Copy all lines containing the string "Moscow" from the records below.
------------------------------
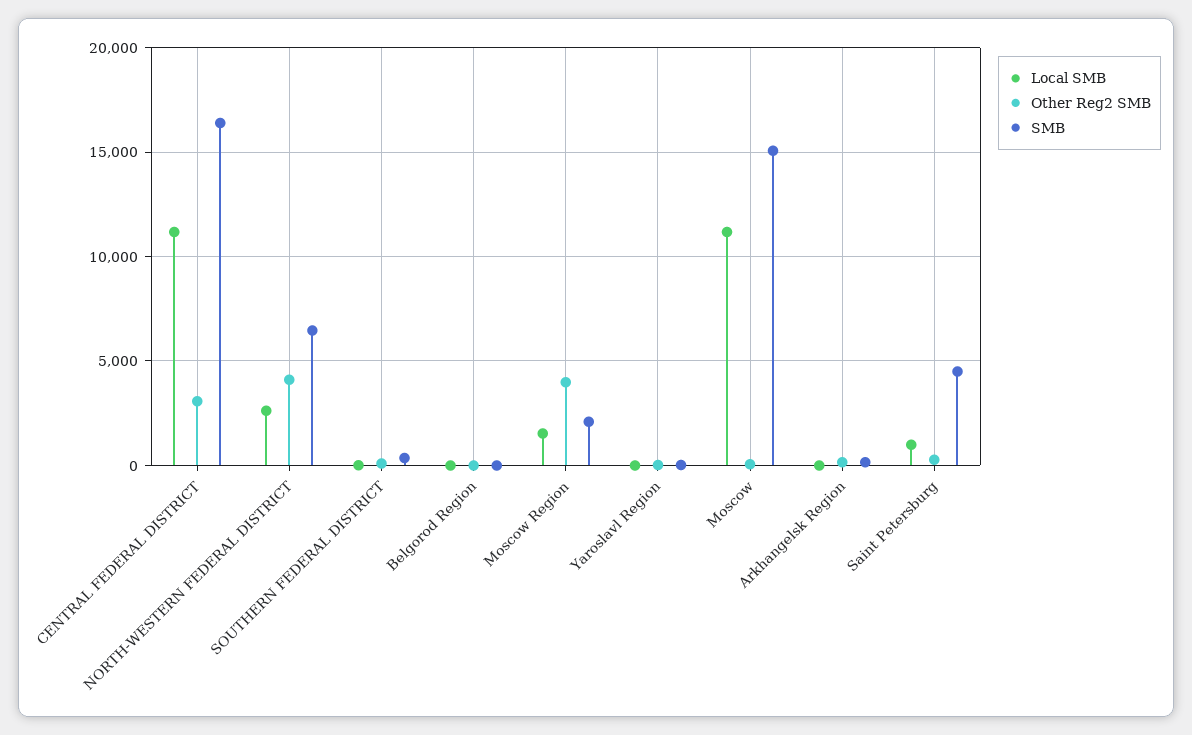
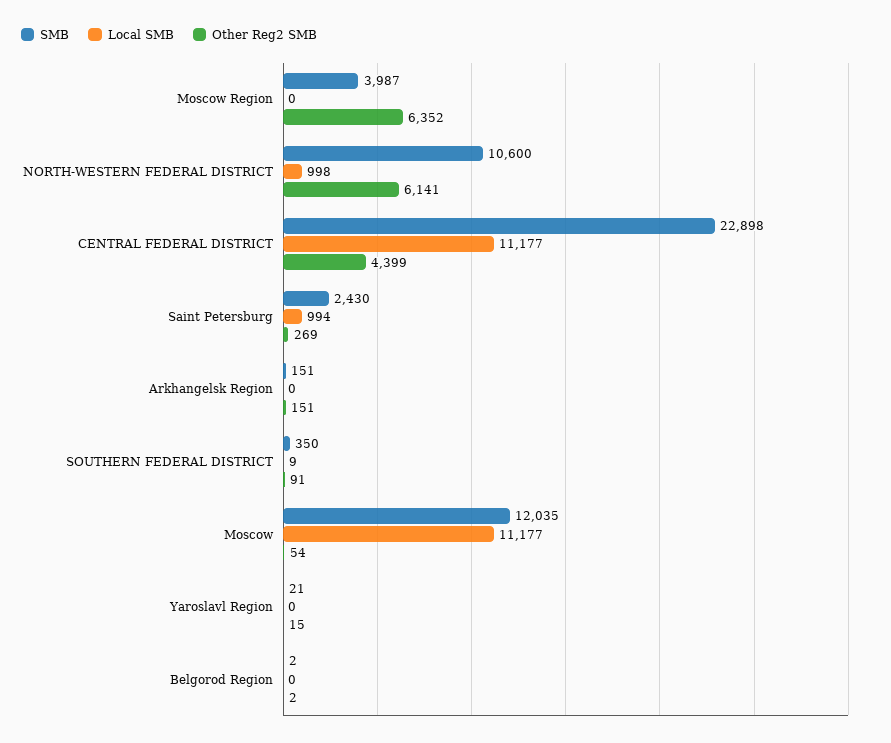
  {
    "Local SMB": {
      "CENTRAL FEDERAL DISTRICT": 11177,
-     "NORTH-WESTERN FEDERAL DISTRICT": 2500,
+     "NORTH-WESTERN FEDERAL DISTRICT": 998,
      "SOUTHERN FEDERAL DISTRICT": 9,
      "Belgorod Region": 0,
-     "Moscow Region": 1500,
+     "Moscow Region": 0,
      "Yaroslavl Region": 0,
      "Moscow": 11177,
      "Arkhangelsk Region": 0,
      "Saint Petersburg": 994
    },
    "Other Reg2 SMB": {
-     "CENTRAL FEDERAL DISTRICT": 3000,
+     "CENTRAL FEDERAL DISTRICT": 4399,
-     "NORTH-WESTERN FEDERAL DISTRICT": 4000,
+     "NORTH-WESTERN FEDERAL DISTRICT": 6141,
      "SOUTHERN FEDERAL DISTRICT": 91,
      "Belgorod Region": 2,
-     "Moscow Region": 4000,
+     "Moscow Region": 6352,
      "Yaroslavl Region": 15,
      "Moscow": 54,
      "Arkhangelsk Region": 151,
      "Saint Petersburg": 269
    },
    "SMB": {
-     "CENTRAL FEDERAL DISTRICT": 16500,
+     "CENTRAL FEDERAL DISTRICT": 22898,
-     "NORTH-WESTERN FEDERAL DISTRICT": 6500,
+     "NORTH-WESTERN FEDERAL DISTRICT": 10600,
      "SOUTHERN FEDERAL DISTRICT": 350,
      "Belgorod Region": 2,
-     "Moscow Region": 2000,
+     "Moscow Region": 3987,
      "Yaroslavl Region": 21,
-     "Moscow": 15000,
+     "Moscow": 12035,
      "Arkhangelsk Region": 151,
-     "Saint Petersburg": 4500
+     "Saint Petersburg": 2430
    }
  }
------------------------------
* _Exercise result_
-     "Moscow Region": 1500,
+     "Moscow Region": 0,
      "Moscow": 11177,
-     "Moscow Region": 4000,
+     "Moscow Region": 6352,
      "Moscow": 54,
-     "Moscow Region": 2000,
+     "Moscow Region": 3987,
-     "Moscow": 15000,
+     "Moscow": 12035,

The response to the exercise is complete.